First, we validate the proposed method with a structure having analytical solution: a parallel-plate waveguide structure. According to typical geometrical dimensions of on-chip problems, its width (along y) was set as 1mu; its height (along x) was set as 0.1mu. Its length (3.5mu) was subdivided into 35 layers. The dominant TEM mode was launched on the incident plane at z=0. The exact absorbing boundary condition for the dominant mode was placed on both the incident and

exiting planes. The incident pulse was the time derivative of a Gaussian pulse,  $\hat{E}^{inc}(t) = \hat{x}2te^{-\left(\frac{t}{\tau}\right)^2}$ , in which  $\tau$  is chosen to be 3.0e-13. The time step was chosen to be 1.0e-16s. In total 15,000 time steps were run. The electric field at z=1.1mu was sampled and compared with the analytical solution, which reveals an excellent agreement as shown in Fig. 2(a). Fig. 2(b) depicts the electric fields sampled at z=0, 0.1mu, 0.6mu, 1.1mu, and 2.9mu respectively. Clearly, the delay and waveform are accurately simulated by the proposed method. Next, we simulated a parallel plate structure of length 1000mu. The bottom and top PEC plates were replaced by conducting planes of conductivity 5.8e+7 to model on-chip intricacy. It took a standard time-domain finite element method 55s to simulate this example, whereas the proposed method only cost 33s although the code was not optimized yet. In addition, the proposed method is memory efficient as it only needs to invert a single-layer sparse matrix. Better efficiency is expected when handling large-scale examples especially those that couldn't be handled by conventional methods. These examples will be reported in the conference.

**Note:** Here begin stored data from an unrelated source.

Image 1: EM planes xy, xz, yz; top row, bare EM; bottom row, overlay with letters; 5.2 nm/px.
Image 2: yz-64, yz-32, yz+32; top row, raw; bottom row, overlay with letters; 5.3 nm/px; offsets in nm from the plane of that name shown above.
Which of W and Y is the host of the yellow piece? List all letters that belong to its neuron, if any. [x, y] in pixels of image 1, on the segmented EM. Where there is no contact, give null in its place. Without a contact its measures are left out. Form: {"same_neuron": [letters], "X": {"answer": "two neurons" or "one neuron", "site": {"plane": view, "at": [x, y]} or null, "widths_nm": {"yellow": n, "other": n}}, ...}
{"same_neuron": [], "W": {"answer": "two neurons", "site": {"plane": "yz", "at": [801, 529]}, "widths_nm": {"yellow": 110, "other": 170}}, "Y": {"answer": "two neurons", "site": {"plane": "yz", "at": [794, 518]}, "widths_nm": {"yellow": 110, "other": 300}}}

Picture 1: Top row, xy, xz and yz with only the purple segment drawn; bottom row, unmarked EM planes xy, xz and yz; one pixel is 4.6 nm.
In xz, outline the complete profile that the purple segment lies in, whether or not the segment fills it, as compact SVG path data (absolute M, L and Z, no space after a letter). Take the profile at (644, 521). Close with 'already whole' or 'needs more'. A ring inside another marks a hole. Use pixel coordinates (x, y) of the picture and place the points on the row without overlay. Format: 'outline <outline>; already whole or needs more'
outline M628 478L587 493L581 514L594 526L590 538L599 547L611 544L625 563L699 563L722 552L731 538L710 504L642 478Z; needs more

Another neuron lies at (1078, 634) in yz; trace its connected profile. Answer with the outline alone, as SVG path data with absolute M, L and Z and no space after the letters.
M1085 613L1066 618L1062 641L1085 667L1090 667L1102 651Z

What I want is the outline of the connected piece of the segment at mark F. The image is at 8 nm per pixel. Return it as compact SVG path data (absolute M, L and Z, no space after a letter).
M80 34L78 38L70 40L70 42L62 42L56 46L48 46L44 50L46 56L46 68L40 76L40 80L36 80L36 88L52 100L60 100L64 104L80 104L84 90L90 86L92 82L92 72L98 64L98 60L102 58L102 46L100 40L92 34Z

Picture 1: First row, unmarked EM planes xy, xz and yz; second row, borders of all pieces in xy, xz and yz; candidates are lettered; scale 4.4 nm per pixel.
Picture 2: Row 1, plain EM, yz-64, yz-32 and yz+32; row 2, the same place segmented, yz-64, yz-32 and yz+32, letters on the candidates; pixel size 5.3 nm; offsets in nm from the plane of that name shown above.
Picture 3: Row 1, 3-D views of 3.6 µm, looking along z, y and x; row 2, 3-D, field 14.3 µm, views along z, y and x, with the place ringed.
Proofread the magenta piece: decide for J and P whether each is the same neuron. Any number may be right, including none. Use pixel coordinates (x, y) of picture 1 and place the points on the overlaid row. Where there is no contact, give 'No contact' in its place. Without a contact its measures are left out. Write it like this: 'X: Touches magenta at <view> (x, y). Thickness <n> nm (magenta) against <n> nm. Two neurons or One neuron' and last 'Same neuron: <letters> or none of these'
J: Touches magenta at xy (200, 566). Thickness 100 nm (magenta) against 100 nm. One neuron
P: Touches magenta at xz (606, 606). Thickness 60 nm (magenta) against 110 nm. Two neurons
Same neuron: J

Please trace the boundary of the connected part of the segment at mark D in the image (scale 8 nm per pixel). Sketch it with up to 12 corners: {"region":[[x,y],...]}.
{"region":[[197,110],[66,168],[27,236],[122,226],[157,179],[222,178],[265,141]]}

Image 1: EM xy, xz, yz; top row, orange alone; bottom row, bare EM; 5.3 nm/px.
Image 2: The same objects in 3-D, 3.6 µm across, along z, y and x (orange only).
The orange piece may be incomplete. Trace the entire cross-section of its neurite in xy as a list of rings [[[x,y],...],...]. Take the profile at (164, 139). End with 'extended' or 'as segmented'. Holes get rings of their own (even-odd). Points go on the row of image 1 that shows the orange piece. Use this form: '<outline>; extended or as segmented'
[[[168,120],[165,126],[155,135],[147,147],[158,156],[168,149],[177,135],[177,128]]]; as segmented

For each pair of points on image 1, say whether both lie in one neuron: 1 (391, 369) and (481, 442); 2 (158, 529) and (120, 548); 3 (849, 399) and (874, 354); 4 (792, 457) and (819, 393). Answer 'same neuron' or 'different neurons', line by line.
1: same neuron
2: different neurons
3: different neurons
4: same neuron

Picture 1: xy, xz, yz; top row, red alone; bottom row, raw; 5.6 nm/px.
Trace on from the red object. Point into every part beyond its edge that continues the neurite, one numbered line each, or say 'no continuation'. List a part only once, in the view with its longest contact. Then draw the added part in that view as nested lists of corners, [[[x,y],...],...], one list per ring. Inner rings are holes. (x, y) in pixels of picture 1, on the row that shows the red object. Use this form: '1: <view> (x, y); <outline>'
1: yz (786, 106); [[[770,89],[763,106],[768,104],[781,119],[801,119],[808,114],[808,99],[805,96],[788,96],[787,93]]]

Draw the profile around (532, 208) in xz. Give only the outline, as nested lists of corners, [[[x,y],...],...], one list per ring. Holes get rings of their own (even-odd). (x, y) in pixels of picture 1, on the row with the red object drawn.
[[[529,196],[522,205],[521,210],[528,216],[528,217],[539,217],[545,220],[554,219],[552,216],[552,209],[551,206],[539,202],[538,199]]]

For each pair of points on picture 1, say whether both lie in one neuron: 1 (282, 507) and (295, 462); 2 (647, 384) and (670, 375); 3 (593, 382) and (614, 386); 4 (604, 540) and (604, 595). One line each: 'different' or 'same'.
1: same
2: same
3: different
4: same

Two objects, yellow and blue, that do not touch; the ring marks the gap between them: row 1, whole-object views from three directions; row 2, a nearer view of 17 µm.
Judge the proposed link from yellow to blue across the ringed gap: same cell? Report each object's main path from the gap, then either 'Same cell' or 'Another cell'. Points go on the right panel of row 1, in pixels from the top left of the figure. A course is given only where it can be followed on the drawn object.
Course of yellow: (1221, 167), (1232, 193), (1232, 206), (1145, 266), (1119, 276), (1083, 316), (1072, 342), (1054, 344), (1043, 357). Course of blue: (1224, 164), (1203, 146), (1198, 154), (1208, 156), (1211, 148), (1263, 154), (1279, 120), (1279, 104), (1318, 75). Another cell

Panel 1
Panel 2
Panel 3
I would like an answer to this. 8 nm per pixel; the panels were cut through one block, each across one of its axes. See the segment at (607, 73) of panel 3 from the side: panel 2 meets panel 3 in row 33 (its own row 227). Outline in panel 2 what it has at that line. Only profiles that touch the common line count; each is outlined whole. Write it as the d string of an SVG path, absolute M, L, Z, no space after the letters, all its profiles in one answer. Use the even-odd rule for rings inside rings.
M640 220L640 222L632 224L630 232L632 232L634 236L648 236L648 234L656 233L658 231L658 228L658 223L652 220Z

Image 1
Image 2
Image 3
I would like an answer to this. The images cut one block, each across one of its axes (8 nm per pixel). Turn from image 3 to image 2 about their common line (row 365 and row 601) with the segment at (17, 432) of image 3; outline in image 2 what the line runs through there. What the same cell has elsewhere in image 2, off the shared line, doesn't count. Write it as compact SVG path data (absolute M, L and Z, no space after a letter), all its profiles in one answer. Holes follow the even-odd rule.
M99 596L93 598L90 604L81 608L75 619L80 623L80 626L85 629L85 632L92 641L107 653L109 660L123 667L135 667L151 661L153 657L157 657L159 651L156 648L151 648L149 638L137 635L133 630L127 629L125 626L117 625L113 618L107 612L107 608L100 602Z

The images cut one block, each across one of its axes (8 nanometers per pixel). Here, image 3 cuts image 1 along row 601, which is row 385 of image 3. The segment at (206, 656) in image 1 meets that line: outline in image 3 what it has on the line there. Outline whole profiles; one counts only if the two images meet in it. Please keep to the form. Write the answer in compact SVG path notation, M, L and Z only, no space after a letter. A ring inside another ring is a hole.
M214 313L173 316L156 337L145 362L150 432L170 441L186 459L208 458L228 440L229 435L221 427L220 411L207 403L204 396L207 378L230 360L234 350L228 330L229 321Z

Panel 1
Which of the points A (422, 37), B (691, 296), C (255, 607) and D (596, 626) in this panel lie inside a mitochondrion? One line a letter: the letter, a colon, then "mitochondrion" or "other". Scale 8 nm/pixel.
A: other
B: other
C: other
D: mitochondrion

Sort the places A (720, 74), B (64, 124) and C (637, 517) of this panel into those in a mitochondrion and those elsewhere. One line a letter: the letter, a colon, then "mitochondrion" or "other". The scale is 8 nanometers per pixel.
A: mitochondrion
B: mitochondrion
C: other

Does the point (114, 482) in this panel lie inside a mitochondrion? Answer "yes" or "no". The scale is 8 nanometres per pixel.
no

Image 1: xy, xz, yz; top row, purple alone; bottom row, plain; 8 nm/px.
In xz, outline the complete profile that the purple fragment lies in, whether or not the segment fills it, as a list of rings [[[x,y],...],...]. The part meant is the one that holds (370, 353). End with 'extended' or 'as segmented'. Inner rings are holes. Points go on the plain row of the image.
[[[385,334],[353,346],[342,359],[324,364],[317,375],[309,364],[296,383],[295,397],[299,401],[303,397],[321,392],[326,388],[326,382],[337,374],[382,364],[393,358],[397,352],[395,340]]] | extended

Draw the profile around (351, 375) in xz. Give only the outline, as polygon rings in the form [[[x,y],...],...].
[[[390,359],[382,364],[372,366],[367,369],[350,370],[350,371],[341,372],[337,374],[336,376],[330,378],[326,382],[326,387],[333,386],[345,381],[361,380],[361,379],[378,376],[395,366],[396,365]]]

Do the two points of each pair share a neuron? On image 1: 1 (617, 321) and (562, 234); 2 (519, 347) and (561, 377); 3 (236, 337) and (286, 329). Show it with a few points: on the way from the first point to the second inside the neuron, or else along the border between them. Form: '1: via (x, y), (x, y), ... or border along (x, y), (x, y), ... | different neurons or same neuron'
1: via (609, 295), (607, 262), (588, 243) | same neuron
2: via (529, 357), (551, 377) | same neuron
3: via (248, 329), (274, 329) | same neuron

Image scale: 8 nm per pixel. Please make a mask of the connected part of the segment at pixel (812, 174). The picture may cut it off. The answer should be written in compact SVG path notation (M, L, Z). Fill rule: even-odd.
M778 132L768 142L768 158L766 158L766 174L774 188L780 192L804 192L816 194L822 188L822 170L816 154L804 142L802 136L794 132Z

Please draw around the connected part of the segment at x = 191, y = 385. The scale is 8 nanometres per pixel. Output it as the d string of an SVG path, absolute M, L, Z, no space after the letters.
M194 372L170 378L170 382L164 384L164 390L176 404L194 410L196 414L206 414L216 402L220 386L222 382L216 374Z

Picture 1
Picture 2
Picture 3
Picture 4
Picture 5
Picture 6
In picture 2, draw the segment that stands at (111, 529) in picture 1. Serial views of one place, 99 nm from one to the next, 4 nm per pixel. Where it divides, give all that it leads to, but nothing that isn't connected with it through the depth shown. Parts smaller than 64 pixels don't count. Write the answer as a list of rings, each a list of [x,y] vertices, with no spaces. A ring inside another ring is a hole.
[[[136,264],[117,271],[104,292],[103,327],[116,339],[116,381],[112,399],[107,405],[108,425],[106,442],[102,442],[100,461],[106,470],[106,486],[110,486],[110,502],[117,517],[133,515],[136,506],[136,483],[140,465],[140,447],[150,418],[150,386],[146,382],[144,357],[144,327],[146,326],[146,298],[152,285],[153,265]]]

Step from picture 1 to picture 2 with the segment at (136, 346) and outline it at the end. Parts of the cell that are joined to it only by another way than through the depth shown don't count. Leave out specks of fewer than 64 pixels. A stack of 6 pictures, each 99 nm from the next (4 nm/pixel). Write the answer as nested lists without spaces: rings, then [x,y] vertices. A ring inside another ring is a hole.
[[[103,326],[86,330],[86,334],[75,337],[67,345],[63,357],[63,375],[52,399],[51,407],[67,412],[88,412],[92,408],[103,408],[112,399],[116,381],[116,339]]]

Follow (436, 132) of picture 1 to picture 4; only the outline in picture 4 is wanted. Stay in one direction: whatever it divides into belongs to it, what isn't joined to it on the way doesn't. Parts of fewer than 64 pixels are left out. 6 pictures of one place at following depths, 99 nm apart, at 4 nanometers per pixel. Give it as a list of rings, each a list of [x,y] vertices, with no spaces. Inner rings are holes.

Fig. 2. Comparison between the proposed solution and the analytical data.

### References

- M. J. Kobrinsky, S. Chakravarty, D. Jiao, et. al., "Experimental validation of crosstalk simulations for on-chip interconnects at high frequencies using Sparameters", IEEE 12th Topical Meeting on Electrical Performance of Electronic Packaging (EPEP), 2003, pp. 329-332.
- [2] D. Jiao, M. Mazumder, et. al., "A novel technique for full-wave modeling of large-scale three-dimensional high-speed on/off-chip interconnect structures," International Conference on Simulation of Semiconductor Proc. and Dev., 2003, pp. 39-42.
- [3] D. Jiao, C. Dai, et. al., "Computational Electromagnetics for High-Frequency IC Design," Intel Corporation, invited paper, IEEE International Symposium on Antennas and Propagation, 2004.
- [4] D. Jiao, "A layered finite-element method for high-capacity electromagnetic analysis of high-frequency ICs," 2006 IEEE International Symposium on Antennas and Propagation.